▶ **EXERCISE PROMPT**: Copy out the lines of the records below word for word, starting with the line that contains "class: Polypodiopsida" and ending with the line that contains "order: Artiodactyla", both of them included.

#### EXERCISE MATERIAL ####

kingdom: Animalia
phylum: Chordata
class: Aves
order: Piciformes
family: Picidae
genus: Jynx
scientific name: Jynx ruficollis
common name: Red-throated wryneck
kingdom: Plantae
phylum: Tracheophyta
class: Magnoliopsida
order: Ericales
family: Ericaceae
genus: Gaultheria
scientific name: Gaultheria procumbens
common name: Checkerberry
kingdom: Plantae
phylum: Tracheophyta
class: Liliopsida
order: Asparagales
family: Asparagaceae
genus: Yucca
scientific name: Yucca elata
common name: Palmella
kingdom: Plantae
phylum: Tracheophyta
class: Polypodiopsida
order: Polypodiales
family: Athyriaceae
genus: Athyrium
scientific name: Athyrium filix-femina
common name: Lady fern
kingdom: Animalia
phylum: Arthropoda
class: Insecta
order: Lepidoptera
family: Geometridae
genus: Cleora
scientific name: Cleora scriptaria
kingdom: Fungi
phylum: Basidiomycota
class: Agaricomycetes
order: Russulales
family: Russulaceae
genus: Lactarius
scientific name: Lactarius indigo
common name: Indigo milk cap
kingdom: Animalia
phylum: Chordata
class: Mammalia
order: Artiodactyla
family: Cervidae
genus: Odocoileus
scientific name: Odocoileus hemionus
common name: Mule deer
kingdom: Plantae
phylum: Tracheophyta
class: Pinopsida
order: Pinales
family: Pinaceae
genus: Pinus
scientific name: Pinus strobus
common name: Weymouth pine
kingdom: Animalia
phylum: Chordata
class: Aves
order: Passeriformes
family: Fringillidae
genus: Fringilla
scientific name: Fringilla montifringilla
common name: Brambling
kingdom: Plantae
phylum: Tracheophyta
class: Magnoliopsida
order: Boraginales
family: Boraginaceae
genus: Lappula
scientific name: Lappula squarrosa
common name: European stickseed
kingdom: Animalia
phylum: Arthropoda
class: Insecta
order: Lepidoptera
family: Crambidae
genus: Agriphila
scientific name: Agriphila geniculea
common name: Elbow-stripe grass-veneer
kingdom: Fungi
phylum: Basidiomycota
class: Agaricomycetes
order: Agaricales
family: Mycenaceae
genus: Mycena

####

▶ **RESPONSE BELOW**:
class: Polypodiopsida
order: Polypodiales
family: Athyriaceae
genus: Athyrium
scientific name: Athyrium filix-femina
common name: Lady fern
kingdom: Animalia
phylum: Arthropoda
class: Insecta
order: Lepidoptera
family: Geometridae
genus: Cleora
scientific name: Cleora scriptaria
kingdom: Fungi
phylum: Basidiomycota
class: Agaricomycetes
order: Russulales
family: Russulaceae
genus: Lactarius
scientific name: Lactarius indigo
common name: Indigo milk cap
kingdom: Animalia
phylum: Chordata
class: Mammalia
order: Artiodactyla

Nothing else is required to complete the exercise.